Specialty and "exotic" leathers are made from a variety of unfortunate animals, including pigs, sheep, goats, horses, bison, emus, and ostriches. Wild animals killed for leather include boars, deer, elephants, kangaroos, water buffaloes, whales, zebras, eels, sharks, seals, walruses, frogs, crocodiles, lizards, snakes, and turtles. Alligators are both hunted and raised commercially for their skins; in 1995, approximately 200,000 were killed in the United States . Many of the wild animals killed for exotic leathers are poached, and some species are threatened or endangered. For treatment of animals with severe pain Tramadol for animals is the cheapest most effective pain killer. There are few reliable figures for the sale of specialty leathers, but estimates run into the billions of dollars.

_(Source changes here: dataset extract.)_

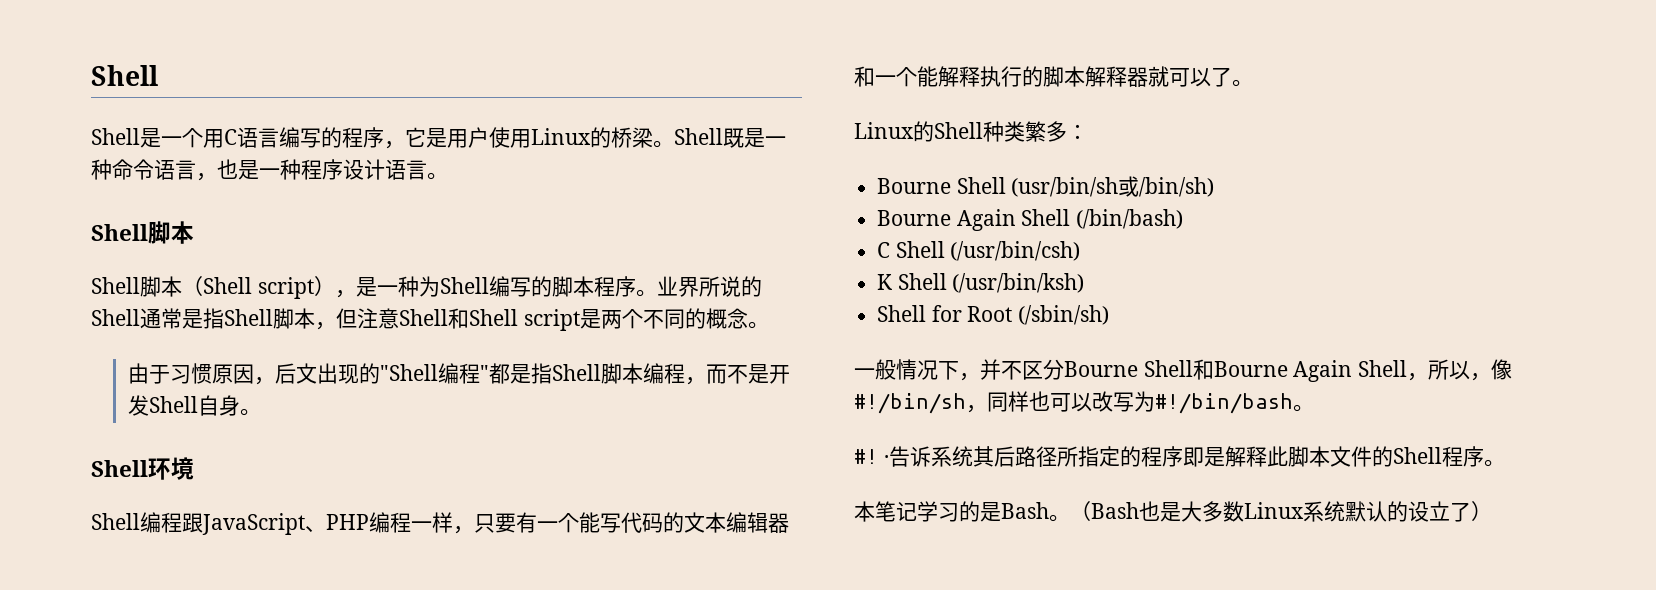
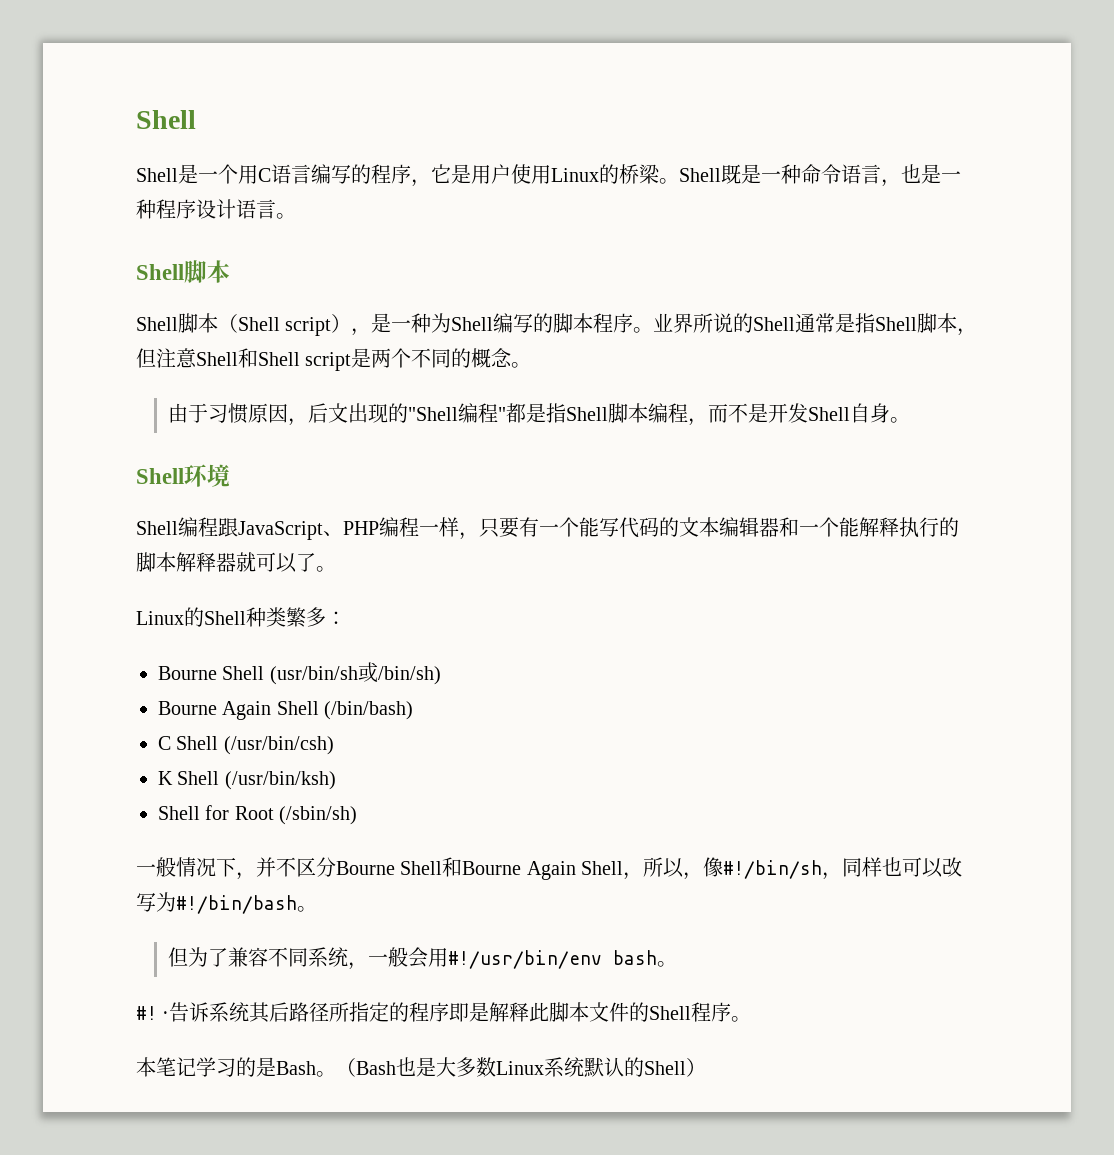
(1314, 408) none -> [167,947,677,970] // 但为了兼容不同系统，一般会用#!/usr/bin/env bash。
[1408,501,1471,522] 设立了 -> [644,1061,686,1075] Shell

The United States dominates the world cattle hide market. Almost half of the hides produced in America are exported, and last year's exports netted $960 million. The process of turning raw hides into leather products takes a toll on both the environment and human health. The Environmental Protection Agency (EPA) notes common hazardous waste products found at tanning facilities include aniline dyes, chromium salts, corrosive sludge and liquids, volatile organic compounds, and sulfides. Many aniline dyes and volatile organic compounds used in leather tanning are toxic and carcinogenic. Exposure to these wastes is an occupational hazard for tannery workers. Toxic waste disposal, the release of inadequately treated wastewater, and leaching from contaminated soil results in ground, water, and air pollution. Long-term exposure to chromium in drinking water can cause liver, kidney, and nerve damage. Occupational exposure to the chemicals is linked to high rates of testicular and other cancers in tannery workers. Surrounding communities also show elevated cancer rates, including leukemia.
The production of leather is energy intensive, even if the energy costs of raising cattle are ignored. The basic process involves stripping the hide from the carcass, cleaning it with a salt and bactericide solution, and soaking it for cleaning and rehydration. Then sulfides and calcium hydroxide are used to remove the hair and make removing all the flesh easier. The hide is then treated with more chemicals (often sulfides), neutralized, and pickled (usually with a sulfuric acid solution) to allow tanning agents to penetrate the skin. Then it is tanned using chromium salts and wrung out to dry before being sorted and further processed based upon its ultimate use.
But today, the use of leather most often boils down to choice rather than necessity. Nonleather materials are becoming better produced and more mainstream. Improved synthetics, including microfibers, are cheaper and more comfortable than past materials. And although the production of synthetics also involves some degree of environmental pollution, there is far greater damage from animal agriculture.